Earlier this week, as you probably know, Assemble won the Turner Prize. An exciting result and very well deserved. Curiously, Assemble, an 18 member collective, are being described in the UK media as ‘non-artists.’ And ‘non-artists’ creating art with a social purpose at that.
Back in November I headed to Bristol to experience a new work by an artist who also has social purpose at the core of everything he does. Theaster Gates. Gates has been regenerating, remodelling and inspiring change in South Side Chicago since the sub-prime mortgage crash in 2008 when he started to buy and renovate derelict properties for the local community to use and share. He is now an A-list art world celebrity. Yet he set out on his path by making change his priority, not art world recognition. He was a town planner and a potter before he found himself in the ‘art world.’ In Bristol he created a new work called ‘Sanctum’ inside the ruin of Temple Church, which sustained 24 hours of sound, day and night over 24 days, by performers, spoken word artists, musicians, choirs, bands and speakers.
(Photo 1. At Sanctum, Bristol, opening weekend)
And then at the weekend I finally made it to art activist Ai Wei Wei’s retrospective at the Royal Academy. Another artist who is also an architect.
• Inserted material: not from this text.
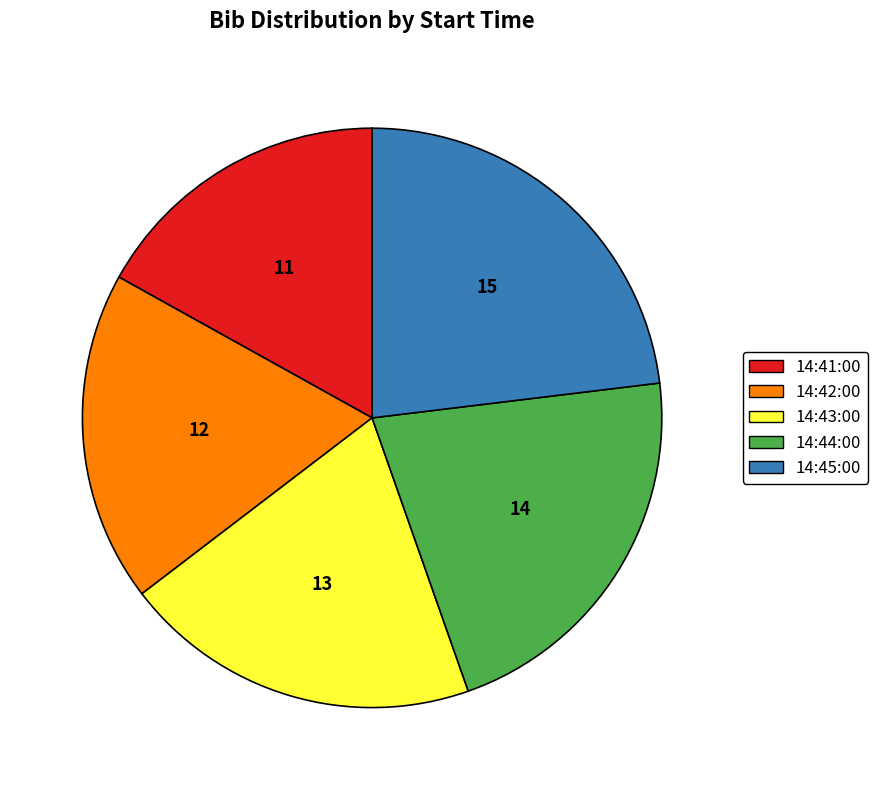

What is the smallest slice in the pie chart?

14:41:00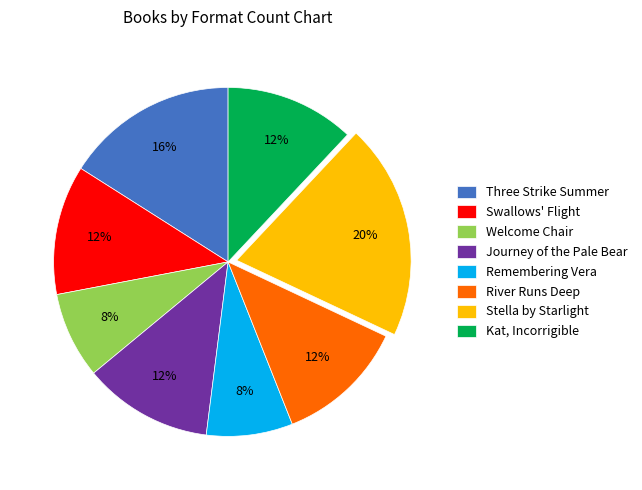

Is there a majority slice in this chart?

No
But above all, he is an activist, who needs and wants to make change, major social change. And he has paid the price with detention, physical beatings, fines designed to bankrupt him. He has huge support from around the world. His art is awe inspiring. His work ‘Straight’ currently at the RA is a dense carpet of steel reinforcing bars from the poorly constructed schools that collapsed in Sichuan, China following the earthquake there in 2008. The bars, mangled and twisted from the quake were recovered by Ai and his team and then straightened out, one by one. (Photo 2. Ai Wei Wei’s Straight.) According to Chinese officials 69,181 people died. Citizen investigators provided Ai with the names of more than 5,000 children who died when their schools collapsed after the quake. These names too are listed in the exhibition. (Photo 3.)
The Ai Wei Wei exhibition was mobbed. So many people. Queues. I’d love to have seen the work quietly. Alone. To spend time to absorb its power. But at the same time, how brilliant so many people care. So many are moved and inspired enough to queue for work that, to be honest, needs some explanation to understand its true depth. You have to work to get it. But that’s not stopping us.
At Sanctum in Bristol, no one knew what they’d experience when they arrived at Sanctum. It was like a lucky dip. But on the opening weekend there were queues for that too. I don’t know if these continued, but how brilliant to have so many Bristolians co-creating their own wall of sound for 24 days. Taking ownership of their space. Speaking out for their city.
So, for ‘non-artists,’ it’s exciting times. The public are taking part. Let’s do more of this, here in Bedfordshire, people.